Hicimos un recorrido caprichoso hacia La Contrescarpe, y ella quiso pasar por el Bateau (que a esa hora todavía no estaba abierto al público) y se detuvo a mirarse en el espejo de la puerta vidriera. Permaneció un momento descubriéndose disfrazada de mujer, con los ojos achicados por al alcohol y un asombro indefenso y parpadeante. “Te dije aquella noche que yo no era linda” murmuró. Abel distinguió a Amed saludándolos con una cuchilla en alto desde el fondo del mostrador, y levantó su brazo y agarró a la muchacha para llevársela de aquel espejo. “Antes de que mis padres se divorciaran ya veníamos a comer aquí, cuando subíamos a París. Yo tenía seis años” contó Bénédicte mientras caminaban hacia la Mouffetard. Se paró en una esquina de la place de la Contrescarpe y su mirada se insoló con el oro horizontal filtrado entre los caserones blancos. “Vamos a tomar otra” desafió: “Pero el amor no existe”. Yo le empujé la cintura hacia adentro de un boliche y pedí dos cervezas.

“Mis hermanos también son divorciados” gorgoteó la muchacha al rato, casi mordiendo el filo del demi: “Mis tíos también.

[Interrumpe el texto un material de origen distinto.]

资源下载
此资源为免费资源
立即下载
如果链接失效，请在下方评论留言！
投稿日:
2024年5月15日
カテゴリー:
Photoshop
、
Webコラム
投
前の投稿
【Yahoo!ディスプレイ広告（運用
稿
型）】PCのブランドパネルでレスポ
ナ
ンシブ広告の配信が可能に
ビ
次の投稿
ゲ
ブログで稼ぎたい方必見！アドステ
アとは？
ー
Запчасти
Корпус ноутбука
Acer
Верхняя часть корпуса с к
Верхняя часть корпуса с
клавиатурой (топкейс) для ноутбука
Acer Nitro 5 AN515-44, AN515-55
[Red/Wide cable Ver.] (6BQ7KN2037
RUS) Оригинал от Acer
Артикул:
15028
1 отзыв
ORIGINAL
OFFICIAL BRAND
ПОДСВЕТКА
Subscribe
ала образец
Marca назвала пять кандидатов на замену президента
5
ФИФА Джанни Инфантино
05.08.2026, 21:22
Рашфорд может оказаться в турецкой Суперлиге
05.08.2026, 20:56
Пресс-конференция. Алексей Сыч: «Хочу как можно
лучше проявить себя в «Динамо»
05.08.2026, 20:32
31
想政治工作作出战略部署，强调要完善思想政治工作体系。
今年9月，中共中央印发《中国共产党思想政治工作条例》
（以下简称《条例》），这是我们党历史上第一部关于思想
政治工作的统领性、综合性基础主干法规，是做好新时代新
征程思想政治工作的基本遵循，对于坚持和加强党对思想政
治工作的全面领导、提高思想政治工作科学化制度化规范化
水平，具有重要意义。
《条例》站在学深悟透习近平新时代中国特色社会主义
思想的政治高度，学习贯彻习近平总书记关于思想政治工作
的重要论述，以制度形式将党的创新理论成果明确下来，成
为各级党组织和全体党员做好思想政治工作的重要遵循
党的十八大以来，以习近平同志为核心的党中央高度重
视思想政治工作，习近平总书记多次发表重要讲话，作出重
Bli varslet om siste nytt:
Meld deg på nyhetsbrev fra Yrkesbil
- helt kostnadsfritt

Mis vecinos también”. “Yo también” dijo Abel, y le subió el mentón para limpiarle los bigotes de espuma con el dedo. Entonces fabriqué la misma morisqueta que le acarició el alma la noche que nos conocimos, y eso la hizo tentarse y terminar riéndose a carcajadas. Esta vez no necesité palabras para resucitarla. (¿O para enamorarla? podría haberse preguntando el seductor estudiando sin el menor deseo: ¿Enamorarla de quién, de qué? No sé: pero aquí estoy creyendo, podría haberse contestado mientras caminaban hacia la estación del Lux remontando la rue de L’Estrapade bajo el último sol.) “Abel, va a ser mejor que nos veamos más a menudo” sugirió Bénédicte en el momento de despedirse -o por lo menos eso fue lo que yo le entendí. “Sí” dije: “Sí. Es mejor”. Y la miré perderse corriendo entre el gentío de la escalera subterránea sin mirar hacia atrás.

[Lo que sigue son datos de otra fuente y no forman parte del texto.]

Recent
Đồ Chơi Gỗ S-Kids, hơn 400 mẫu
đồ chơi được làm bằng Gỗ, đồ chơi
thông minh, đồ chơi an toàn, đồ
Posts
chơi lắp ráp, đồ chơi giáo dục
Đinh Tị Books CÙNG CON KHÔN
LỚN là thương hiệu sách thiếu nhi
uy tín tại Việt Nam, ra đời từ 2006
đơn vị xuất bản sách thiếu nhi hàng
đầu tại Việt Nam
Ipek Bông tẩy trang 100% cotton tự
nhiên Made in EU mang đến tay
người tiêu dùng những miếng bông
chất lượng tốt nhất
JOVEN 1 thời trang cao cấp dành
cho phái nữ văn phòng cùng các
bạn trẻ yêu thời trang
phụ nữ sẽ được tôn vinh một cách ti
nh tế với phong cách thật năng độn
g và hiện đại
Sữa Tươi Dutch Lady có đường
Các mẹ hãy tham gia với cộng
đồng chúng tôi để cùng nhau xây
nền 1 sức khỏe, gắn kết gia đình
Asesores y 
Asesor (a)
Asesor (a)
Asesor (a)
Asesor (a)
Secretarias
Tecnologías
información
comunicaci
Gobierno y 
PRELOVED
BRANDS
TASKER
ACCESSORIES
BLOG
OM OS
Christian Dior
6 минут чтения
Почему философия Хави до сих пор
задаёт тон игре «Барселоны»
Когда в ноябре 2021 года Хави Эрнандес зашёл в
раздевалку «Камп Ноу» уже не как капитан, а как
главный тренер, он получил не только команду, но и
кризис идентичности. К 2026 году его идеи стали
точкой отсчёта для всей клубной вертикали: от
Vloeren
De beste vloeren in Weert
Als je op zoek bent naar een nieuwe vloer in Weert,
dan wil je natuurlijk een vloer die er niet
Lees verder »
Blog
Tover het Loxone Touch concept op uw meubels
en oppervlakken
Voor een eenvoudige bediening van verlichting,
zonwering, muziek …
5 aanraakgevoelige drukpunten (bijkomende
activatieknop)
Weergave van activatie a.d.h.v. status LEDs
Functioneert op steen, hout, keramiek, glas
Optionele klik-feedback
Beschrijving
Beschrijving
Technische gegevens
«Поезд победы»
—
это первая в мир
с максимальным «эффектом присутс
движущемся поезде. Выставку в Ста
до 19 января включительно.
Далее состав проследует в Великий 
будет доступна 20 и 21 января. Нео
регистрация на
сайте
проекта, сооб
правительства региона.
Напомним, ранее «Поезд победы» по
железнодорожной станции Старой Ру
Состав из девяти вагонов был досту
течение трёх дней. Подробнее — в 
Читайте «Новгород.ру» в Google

AQUELLA NOCHE salimos lo más temprano posible del Bateau para cantar a prueba en una taberna española que se llamaba La Reja y quedaba en la rue de la Cossonnerie -una casi desconocida callecita de 50 metros ubicada entre el boulevard Sébastopol y la rue Saint-Denis, a la altura de la gigantesca excavación que sustituía por el momento al mercado de Les Halles. En la taberna ya trabajaba un trío integrado por tres guatemaltecos enanos y un gitano francés tocaor y bailaor de flamenco. Cantamos cerca de una hora -hasta terminar casi completamente roncos- y los gallegos se quedaron contentos: nos ofrecieron sueldo fijo y canilla libre, además de las propinas que dejaran los gigos y las yiras de la rue Saint-Denis o los embajadores atraídos por el pintoresquismo de aquel bodegón híbrido que Le Nouvel Observateur llegó a calificar como “un lugar auténtico”.

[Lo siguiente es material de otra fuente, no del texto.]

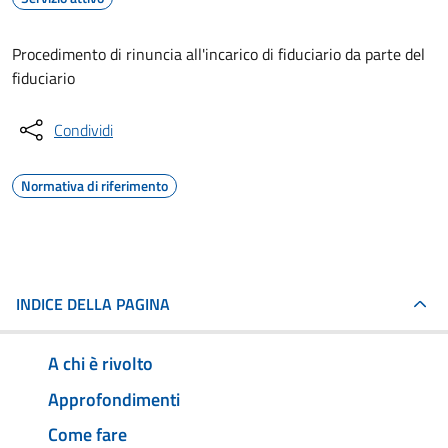
Procedimento di rinuncia all'incarico di fiduciario da parte del
fiduciario
Condividi
Normativa di riferimento
INDICE DELLA PAGINA
A chi è rivolto
Approfondimenti
Come fare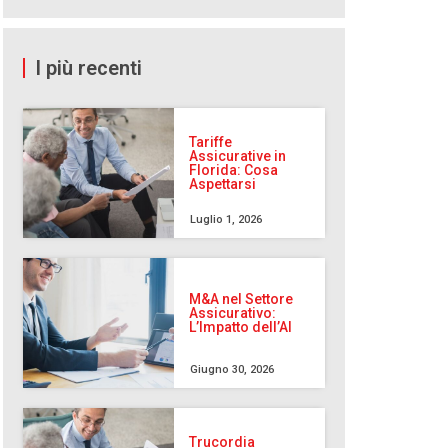
I più recenti
Tariffe
Assicurative in
Florida: Cosa
Aspettarsi
Luglio 1, 2026
M&A nel Settore
Assicurativo:
L’Impatto dell’AI
Giugno 30, 2026
Trucordia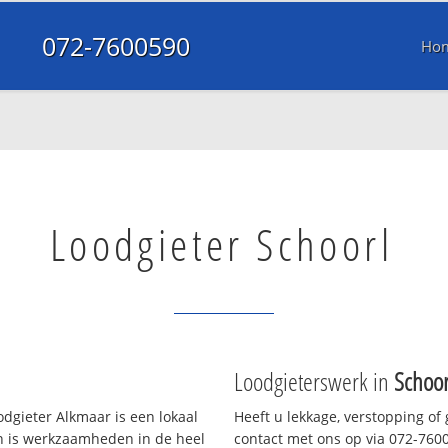
072-7600590
Ho
Loodgieter Schoorl
Loodgieterswerk in
Schoo
dgieter Alkmaar is een lokaal
Heeft u lekkage, verstopping of
en is werkzaamheden in de heel
contact met ons op via 072-76005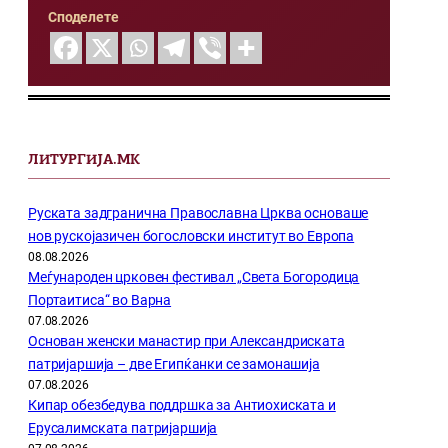
Споделете
ЛИТУРГИЈА.МК
Руската задгранична Православна Црква основаше
нов рускојазичен богословски институт во Европа
08.08.2026
Меѓународен црковен фестивал „Света Богородица
Портаитиса“ во Варна
07.08.2026
Основан женски манастир при Александриската
патријаршија – две Египќанки се замонашија
07.08.2026
Кипар обезбедува поддршка за Антиохиската и
Ерусалимската патријаршија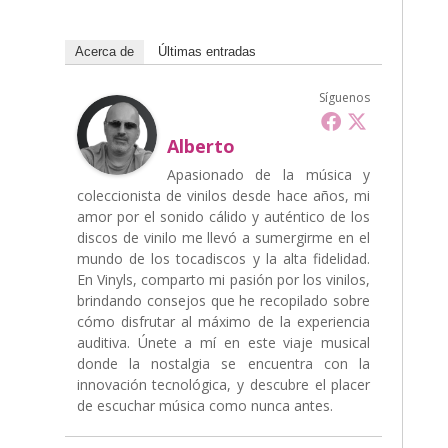
Acerca de
Últimas entradas
Síguenos
Alberto
Apasionado de la música y
coleccionista de vinilos desde hace años, mi
amor por el sonido cálido y auténtico de los
discos de vinilo me llevó a sumergirme en el
mundo de los tocadiscos y la alta fidelidad.
En Vinyls, comparto mi pasión por los vinilos,
brindando consejos que he recopilado sobre
cómo disfrutar al máximo de la experiencia
auditiva. Únete a mí en este viaje musical
donde la nostalgia se encuentra con la
innovación tecnológica, y descubre el placer
de escuchar música como nunca antes.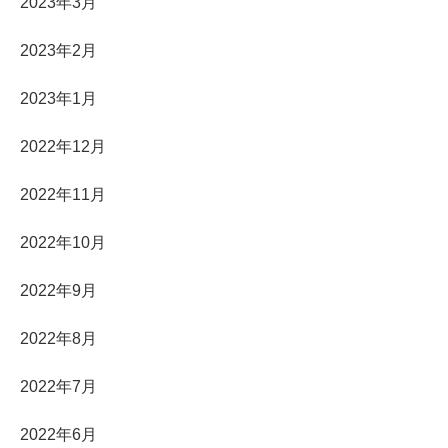
2023年3月
2023年2月
2023年1月
2022年12月
2022年11月
2022年10月
2022年9月
2022年8月
2022年7月
2022年6月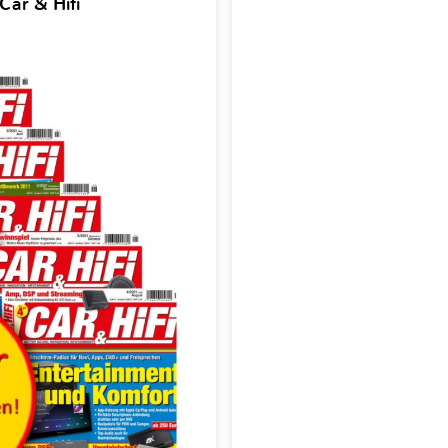
Car & Hifi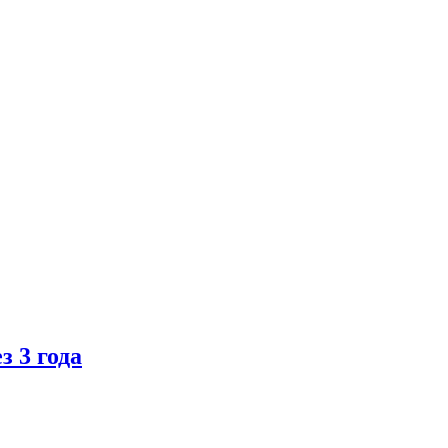
 3 года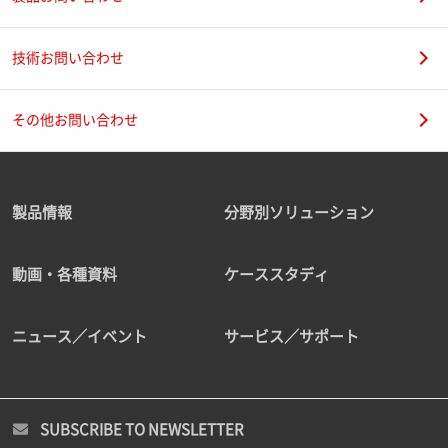
技術お問い合わせ
その他お問い合わせ
製品情報
分野別ソリューション
動画・各種資料
ケーススタディ
ニュース／イベント
サービス／サポート
SUBSCRIBE TO NEWSLETTER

Abel se había acodado solitariamente en el mostrador para tomar su tercer cubalibre recordando la peregrinación con Bénédicte, cuando pepillo (el mozo) puso un disco donde una voz antigua de mujer levantaba sus penas a la Virgen. Entonces escucharon cantar a un enorme ovejero -propiedad del patrón y artista exclusivamente reservado para los conocidos de la casa- bautizado el Poeta. No era aullido: era un gemido melódico con varias notas nítidas que se ceñían al vuelo doloroso. Sólo aquel aire -Oye, Nuestra Señora- hacía cantar al perro, le explicó el mozo a Abel con domesticado asombro. Y en el filo del alba el Poeta clarinaba.